* **Apply what you read**:
- 1) In the exhibition review, what term do psychologists use for the failure to perceive the visibly present?
- 2) Copy the exhibition review from "Yet the shadow" to "of the ephemeral.".
[[ Given text, beginning ]]
KATHERINE GULLA: NIGHT & DAY

Gallery Kayafas • Boston, MA • www.gallerykayafas.com • February 14–March 16, 2008

Kayafas JJ08Living among mostly disregarded shadows, we experience daily what psychologists term negative hallucination, or the failure to perceive the visibly present. But shadows indicate more than obstructed light—they represent the psychic doubling equated with death, what architectural historian Richard Etlin calls “the silent partner that every mortal carries within … the unending nothingness that each person will become.” Neglecting shadows is active avoidance, an attempt to claim the purity and eternity of light.

Yet the shadow has been embraced as part of life’s organic whole, notably in Japanese culture. In Katherine Gulla’s compelling exhibition Night & Day at Gallery Kayafas, the sinuous shadows from her Arboretum series also provide powerful reminders of the sensuality and beauty of the ephemeral.
[[ Given text, end ]]
[[ Entries shown, beginning ]]
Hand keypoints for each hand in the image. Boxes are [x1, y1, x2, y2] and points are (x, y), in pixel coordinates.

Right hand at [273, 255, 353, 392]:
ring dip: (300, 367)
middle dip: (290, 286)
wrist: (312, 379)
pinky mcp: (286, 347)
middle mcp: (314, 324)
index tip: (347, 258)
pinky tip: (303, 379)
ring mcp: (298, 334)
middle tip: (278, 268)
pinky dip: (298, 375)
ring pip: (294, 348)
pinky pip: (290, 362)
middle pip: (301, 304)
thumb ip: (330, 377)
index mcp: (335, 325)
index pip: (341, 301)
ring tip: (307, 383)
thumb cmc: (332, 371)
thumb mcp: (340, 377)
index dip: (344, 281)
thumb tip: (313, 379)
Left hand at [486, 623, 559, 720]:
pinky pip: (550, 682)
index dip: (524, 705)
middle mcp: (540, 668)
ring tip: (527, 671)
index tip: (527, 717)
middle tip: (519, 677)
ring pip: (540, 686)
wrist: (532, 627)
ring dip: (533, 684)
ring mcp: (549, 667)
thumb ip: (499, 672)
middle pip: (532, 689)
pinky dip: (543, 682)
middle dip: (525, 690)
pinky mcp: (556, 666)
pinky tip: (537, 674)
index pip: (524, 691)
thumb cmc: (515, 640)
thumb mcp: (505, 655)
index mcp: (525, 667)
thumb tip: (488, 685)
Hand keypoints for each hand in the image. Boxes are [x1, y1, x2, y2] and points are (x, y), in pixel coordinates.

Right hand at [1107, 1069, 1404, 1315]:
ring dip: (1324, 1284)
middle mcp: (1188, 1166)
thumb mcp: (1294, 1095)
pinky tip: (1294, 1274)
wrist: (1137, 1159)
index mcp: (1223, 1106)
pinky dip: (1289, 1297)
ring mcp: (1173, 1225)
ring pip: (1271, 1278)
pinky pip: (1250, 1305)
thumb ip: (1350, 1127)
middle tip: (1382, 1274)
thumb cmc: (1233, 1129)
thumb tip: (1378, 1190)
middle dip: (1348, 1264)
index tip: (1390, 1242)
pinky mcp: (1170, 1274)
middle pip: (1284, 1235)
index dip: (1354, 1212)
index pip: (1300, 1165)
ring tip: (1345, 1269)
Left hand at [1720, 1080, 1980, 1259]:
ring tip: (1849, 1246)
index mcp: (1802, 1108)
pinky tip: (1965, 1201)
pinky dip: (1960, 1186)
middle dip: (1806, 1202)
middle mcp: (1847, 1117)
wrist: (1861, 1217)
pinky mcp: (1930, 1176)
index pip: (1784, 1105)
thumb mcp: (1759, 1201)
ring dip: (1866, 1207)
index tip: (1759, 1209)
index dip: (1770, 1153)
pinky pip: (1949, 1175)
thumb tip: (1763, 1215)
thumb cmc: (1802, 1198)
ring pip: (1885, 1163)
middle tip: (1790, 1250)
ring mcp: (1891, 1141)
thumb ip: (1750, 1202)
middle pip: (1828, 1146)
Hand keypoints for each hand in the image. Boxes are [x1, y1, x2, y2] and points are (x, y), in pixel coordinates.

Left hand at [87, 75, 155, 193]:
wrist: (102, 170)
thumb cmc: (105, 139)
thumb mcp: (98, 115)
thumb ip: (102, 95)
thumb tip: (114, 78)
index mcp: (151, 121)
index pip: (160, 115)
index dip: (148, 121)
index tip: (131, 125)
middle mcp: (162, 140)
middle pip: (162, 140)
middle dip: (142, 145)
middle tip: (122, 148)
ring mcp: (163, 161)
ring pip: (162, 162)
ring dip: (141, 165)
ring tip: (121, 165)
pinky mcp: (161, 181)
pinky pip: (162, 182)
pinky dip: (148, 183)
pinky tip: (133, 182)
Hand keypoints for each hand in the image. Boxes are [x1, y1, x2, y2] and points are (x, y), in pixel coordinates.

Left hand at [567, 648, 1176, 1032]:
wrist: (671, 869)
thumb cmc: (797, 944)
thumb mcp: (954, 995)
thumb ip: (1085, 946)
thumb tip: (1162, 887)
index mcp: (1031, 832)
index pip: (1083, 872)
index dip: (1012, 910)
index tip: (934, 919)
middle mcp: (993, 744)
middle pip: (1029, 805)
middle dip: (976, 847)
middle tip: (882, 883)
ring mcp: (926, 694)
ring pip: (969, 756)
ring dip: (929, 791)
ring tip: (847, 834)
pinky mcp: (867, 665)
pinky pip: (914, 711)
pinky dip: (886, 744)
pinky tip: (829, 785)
[[ Entries shown, end ]]
* **Responses in order**:
- 1) Negative hallucination.

- 2)
Yet the shadow has been embraced as part of life’s organic whole, notably in Japanese culture. In Katherine Gulla’s compelling exhibition Night & Day at Gallery Kayafas, the sinuous shadows from her Arboretum series also provide powerful reminders of the sensuality and beauty of the ephemeral.